Do’s & Dont’s


Discuss the wishes of the parents before giving birth

Do they want to see baby right away, right on the chest, who cuts the umbilical cord, etc? Make sure there is enough room to decide otherwise after the delivery. Stay in close contact with both mother and father during and after the delivery. Situations may still change, or things may feel different than they had expected. Previously made choices may feel less suitable now. Thus, it is essential to keep checking whether the way things are is OK for the parents.

Do the same things as you would do for a living baby

Measurement/weighing/carrying in your arms/wigging/talking.

Recognising and naming fulfilled needs

  • love
  • proud
  • heat
  • becoming a mommy and daddy
  • making memories
  • birth
  • pregnancy

Recognising and naming unfulfilled needs

  • sadness
  • anxiety
  • anger
  • frustration
  • disappointment
  • remorse

Making sure parents make the right choice

Give them all the information they need to make the right choices, but don’t force anything. Every parent has their story and their history and, based on that, they don’t or don’t want to do things.

Parents have completely lost control of their lives. Give them back control where (medically) possible. For example, let them think about the date of the birth. Some want to wait a bit longer to arrange things, others want to give birth as soon as possible. 

Share your own story

This can sometimes be very helpful when the parent feels less alone, or allows them to make the right choices based on your experience.

Live / pretend: 

When parents are anxious, instead of just talking, it can help to pretend by holding the baby, talking to him or lovingly caring for him. If you are open to parents taking over, you will see that this often happens. Give them space.


Some parents like this, otherwise parents want the intended intention but in other words, instead of congratulations, say for example how beautiful the baby is and instead of condolences you can say how sorry you are. Do what works for you. 

Make a difference between medical and non-medical information

Many parents want the medical information to be concrete, clear, honest and to the point. Indicate clearly why certain things go the way they go and what the medical reason is. That often provides understanding. If there is a choice, let parents choose. Where possible, give parents back control over their lives. 

Deviate from protocols that apply to live babies

For example, if a father wants to take his deceased baby to his wife who is lying in the recovery ward, he does not necessarily have to carry the baby in a crib, you can give father the baby in his arms. 


Trying to ‘justify’ things or improve the mood:

  • Fortunately, you have other children. 
  • You’re still young.
  • He wouldn’t have had a good life with this condition anyway.
  • Luckily, he hasn’t lived.
  • Luckily, you haven’t been able to get attached yet.
  • I don’t have any children of my own.

‘Fill in’ for the parents

Don’t make decisions for parents. Let them choose for themselves. Don’t just put on a hat because the head isn’t pretty, don’t dress the baby yourself because it looks nicer. Don’t cut the umbilical cord yourself because it is more convenient. 


This point is at the do’s but also at the don’ts.
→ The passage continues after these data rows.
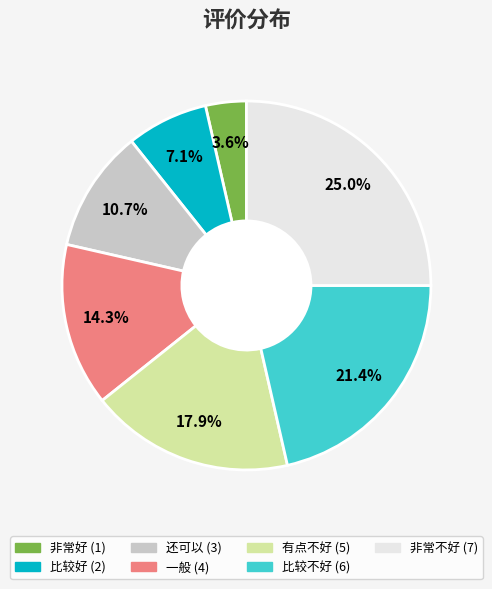

What is the largest slice in the pie chart?

非常不好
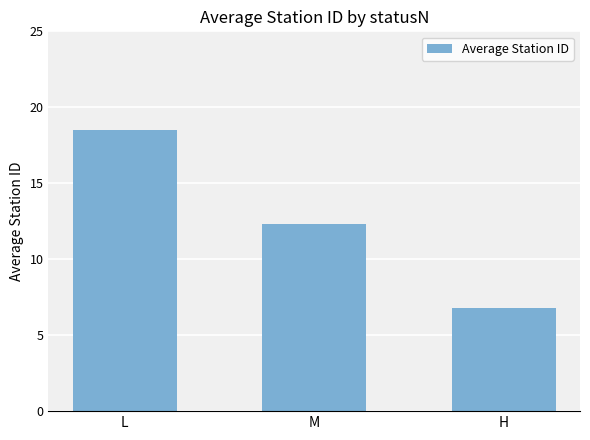

Where is the data nearest to the value 12?

M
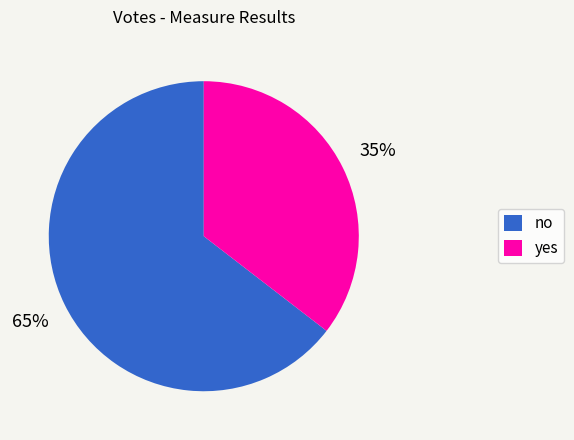

Is it true that no is 55% of the pie?

False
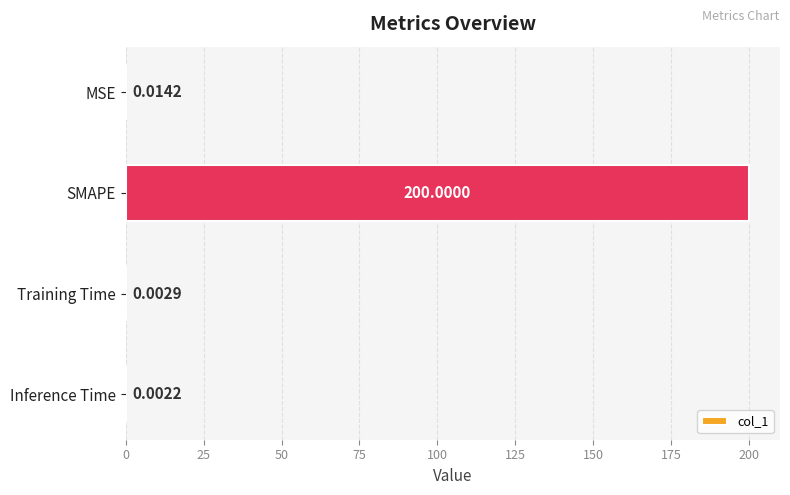

Which category has the highest value across all series?

SMAPE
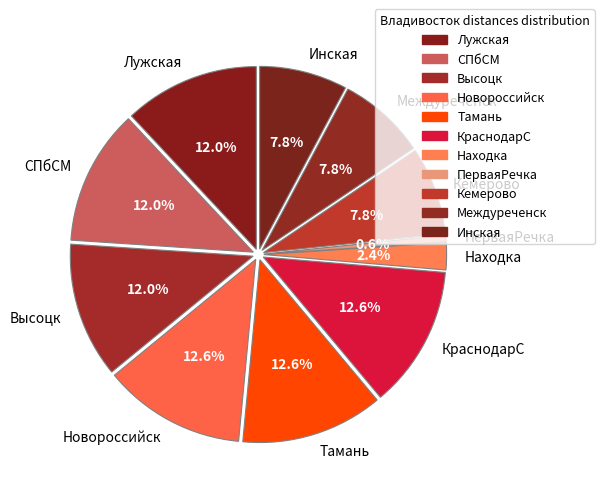

Between Лужская and Находка, which is larger?

Лужская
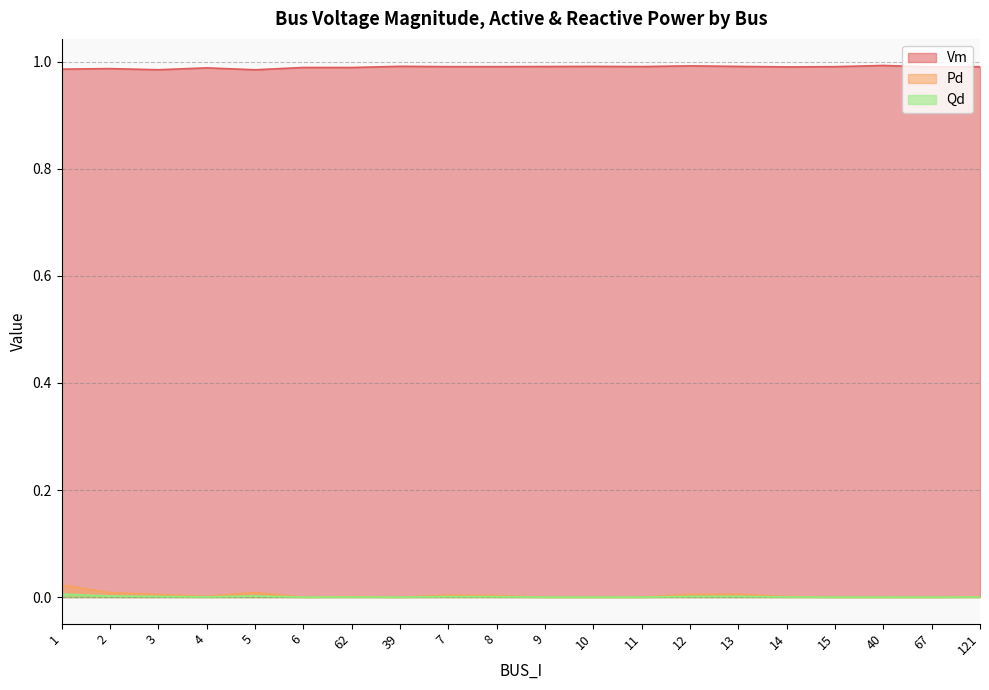

Between 7 and 12, which series saw the biggest shift?

Vm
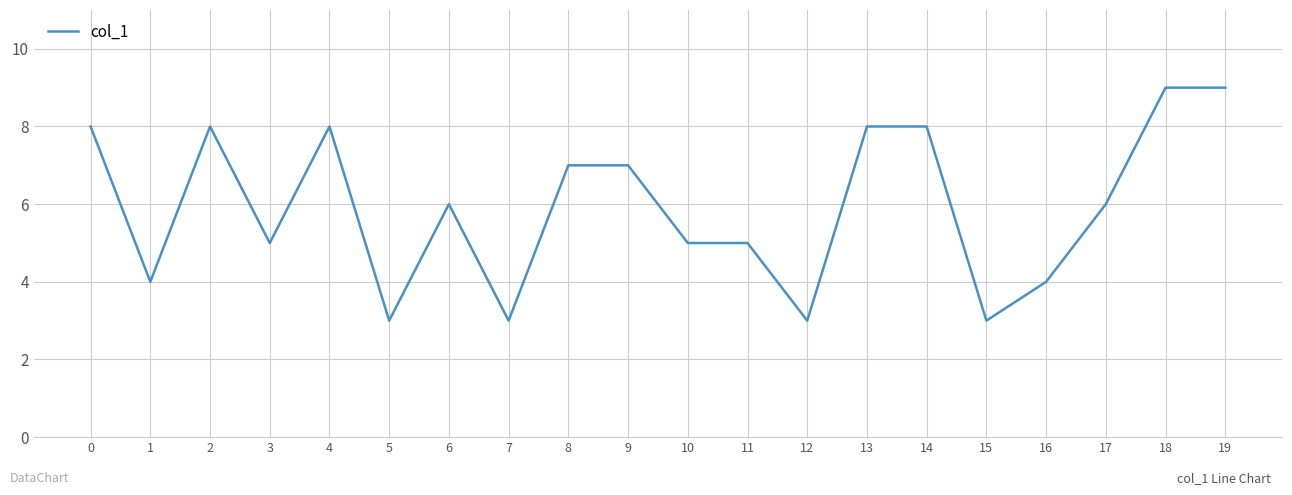

What is the ratio of the value at 4 to the value at 7?

2.7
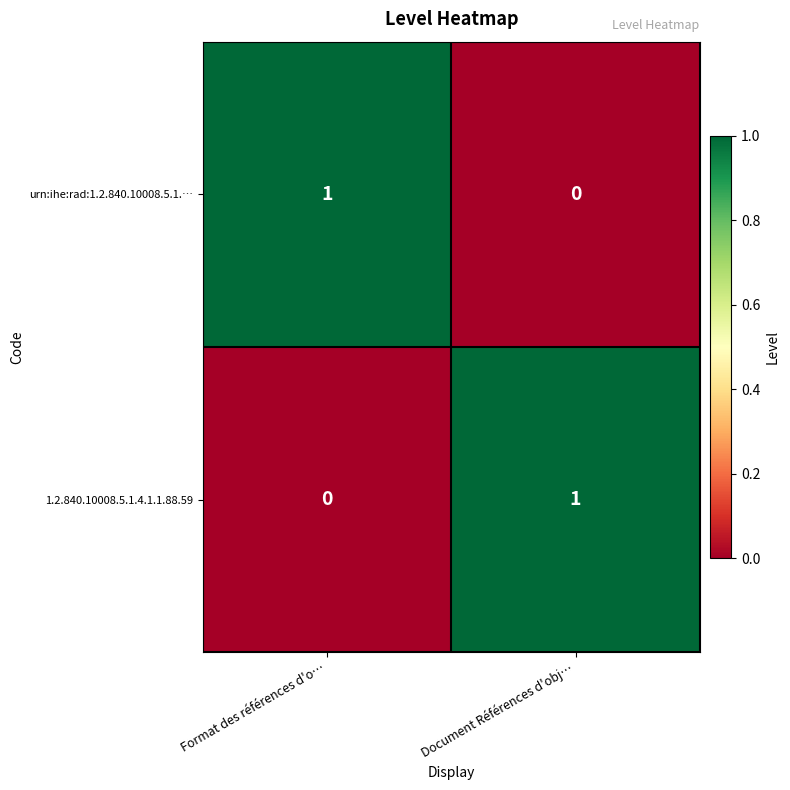

Is it true that 1.2.840.10008.5.1.4.1.1.88.59 equals 0 at Format des références d'o…?

True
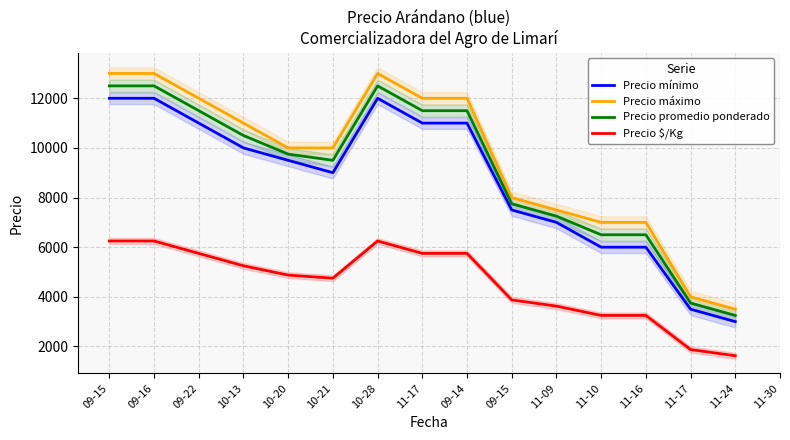

Which series has the largest range (max minus min)?

Precio máximo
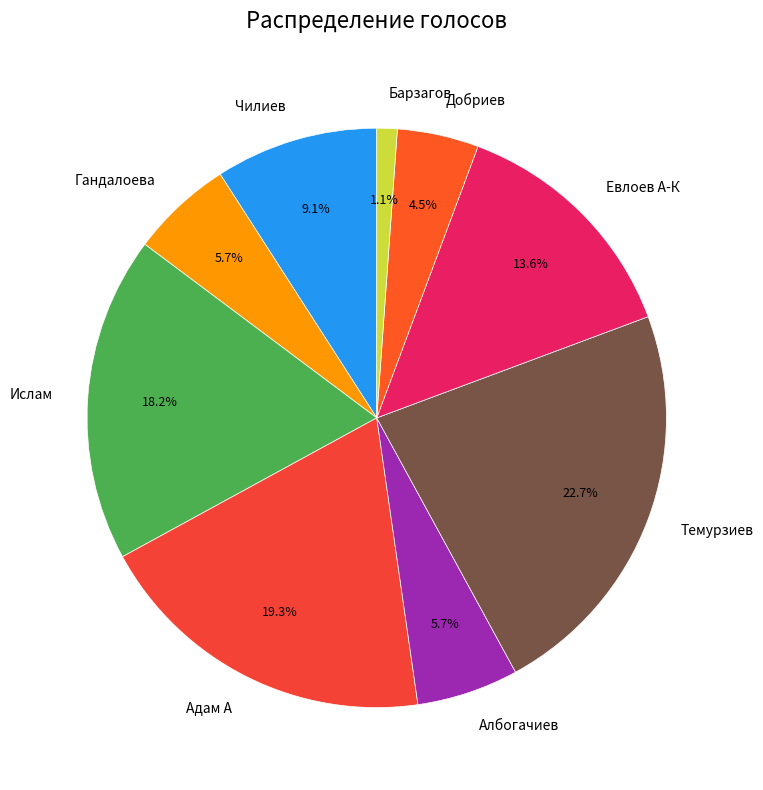

To the nearest percent, what is the difference between the Барзагов and Чилиев slice percentages?

8%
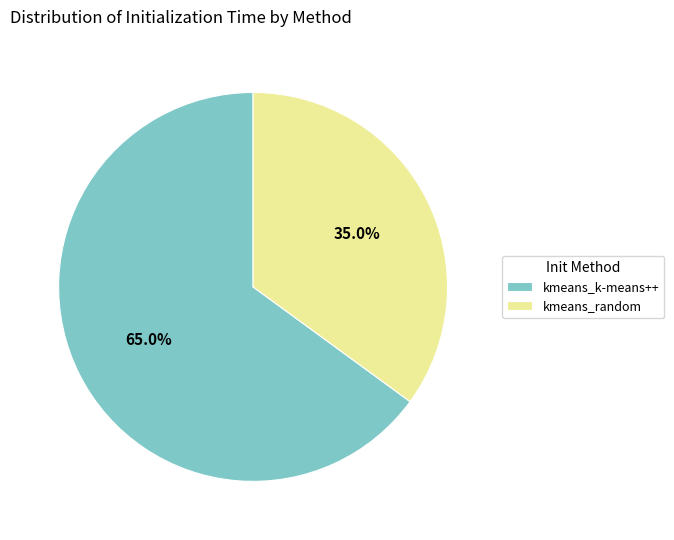

Which slice is the smallest?

kmeans_random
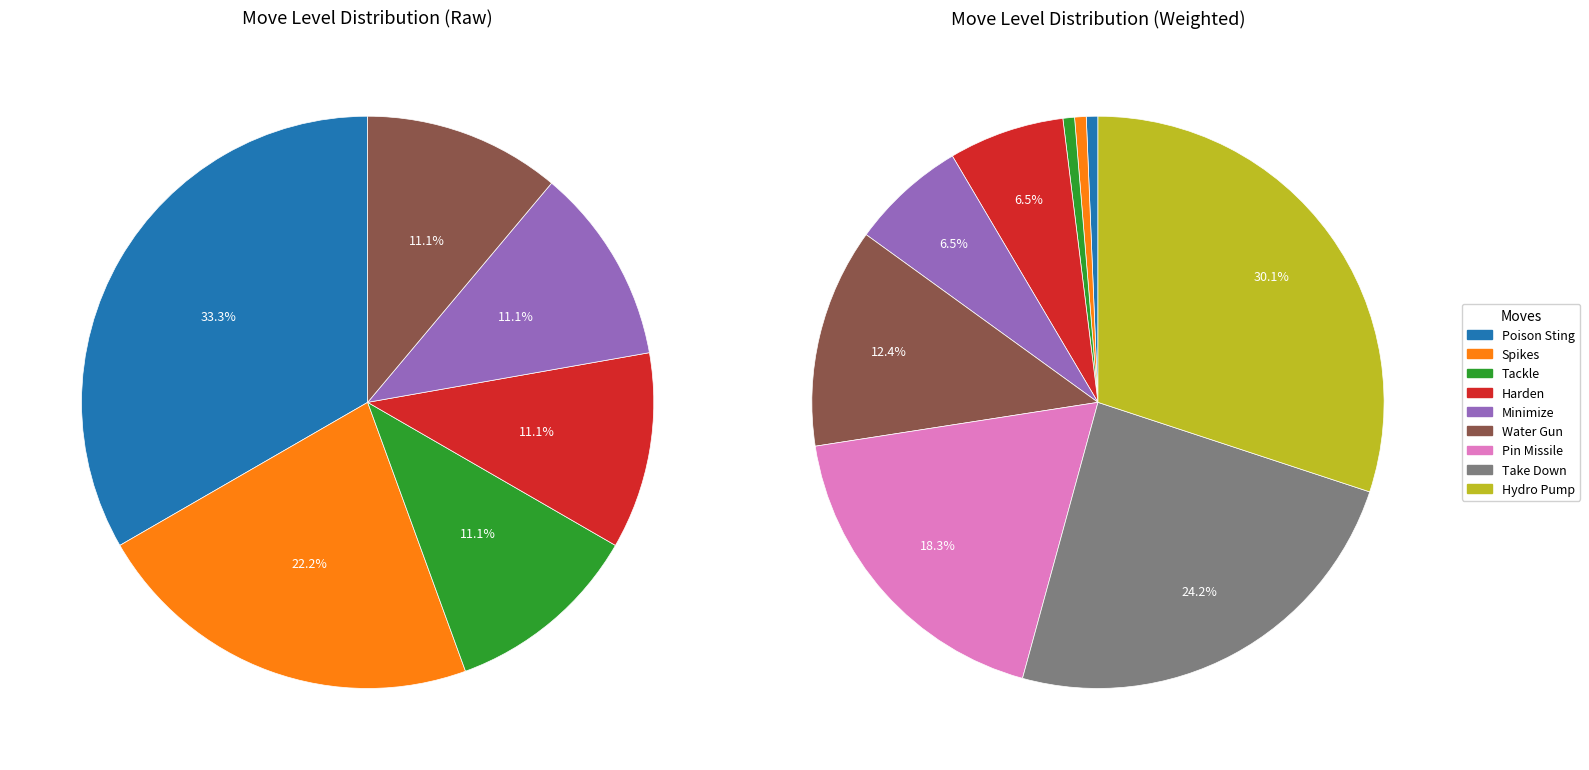

Is the sum of Take Down and Water Gun greater than half?

No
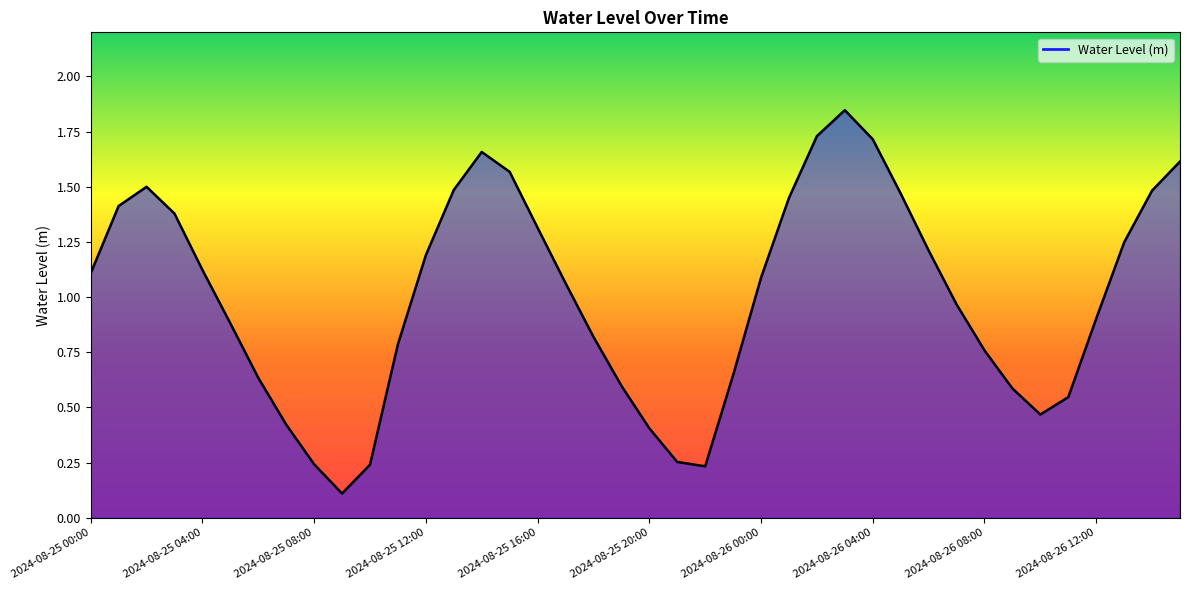

How many lines are shown in the chart?

1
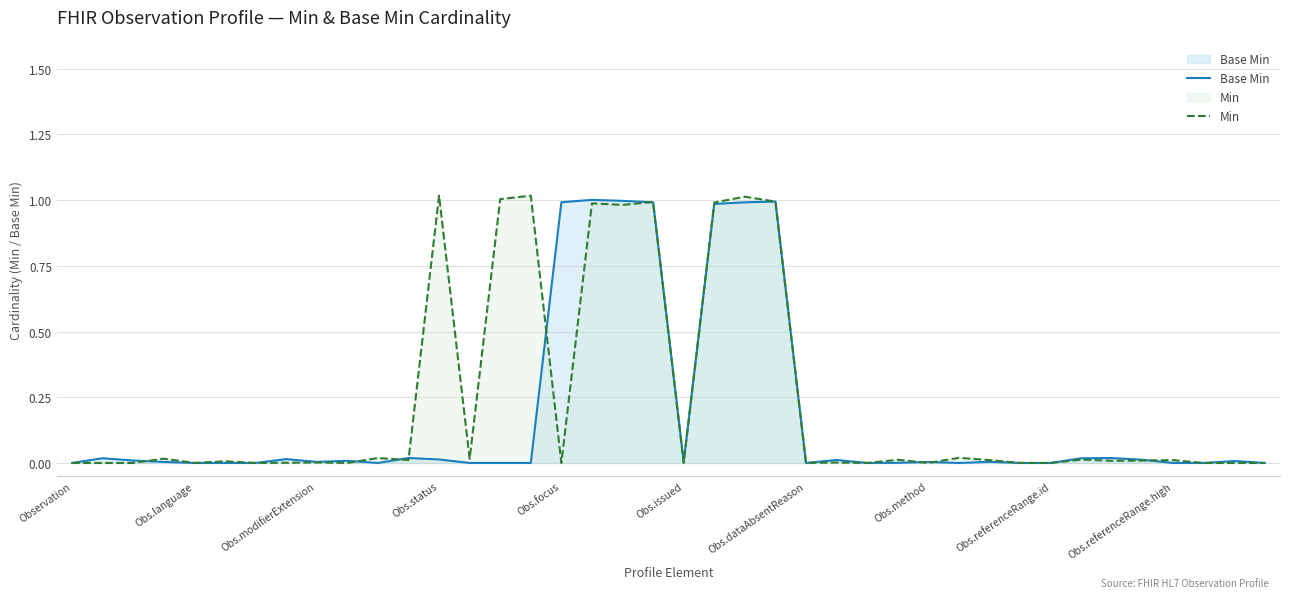

The Base Min series shows 0.0 at Obs.language. True or false?

True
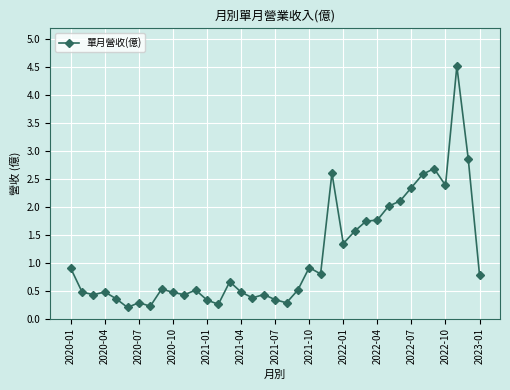

What is the difference between the maximum and minimum values?

4.3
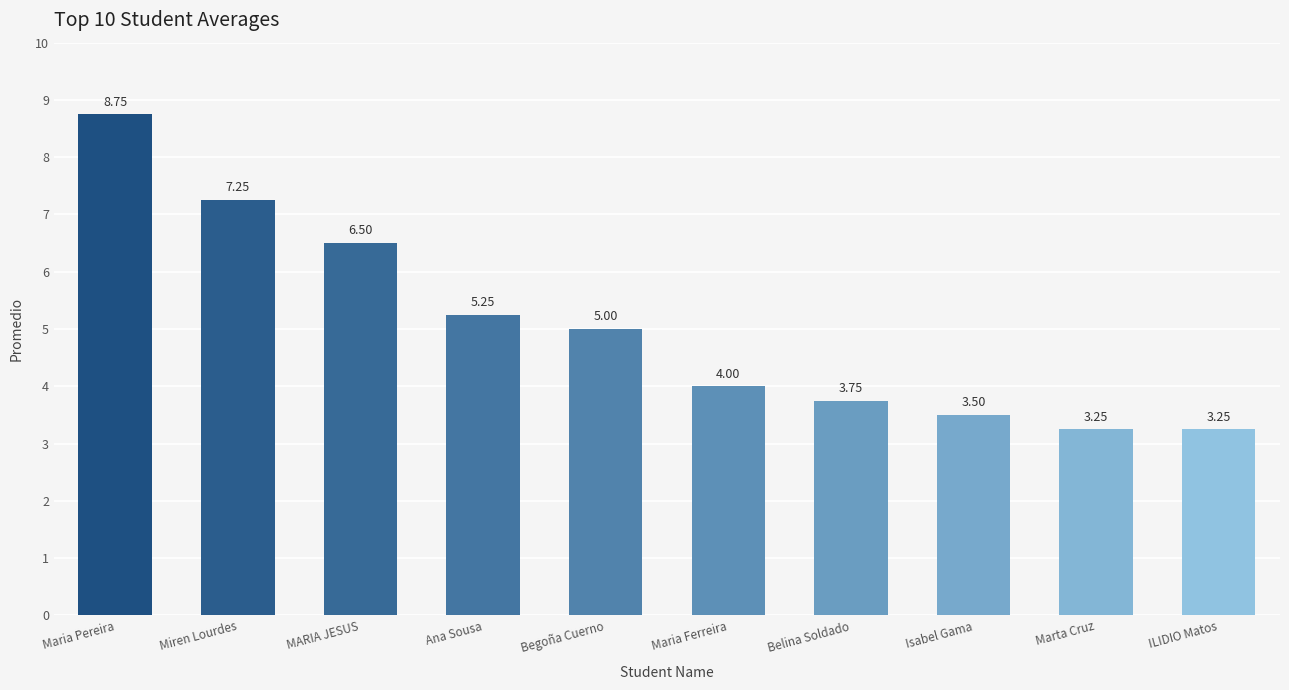

Which label corresponds to the largest value in the chart?

Maria Pereira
Some parents don’t like it at all and even find it painful to be congratulated. But almost every parent likes to hear how beautiful the baby is. Instead of condolences, you can say how sorry you are. Do what’s right for you. 

Share your own story 

This is not useful if you only share the story in order to process or determine something yourself. It is possible, in that case, that the parent feels that your story makes them feel unheard. It is only possible if it is functional.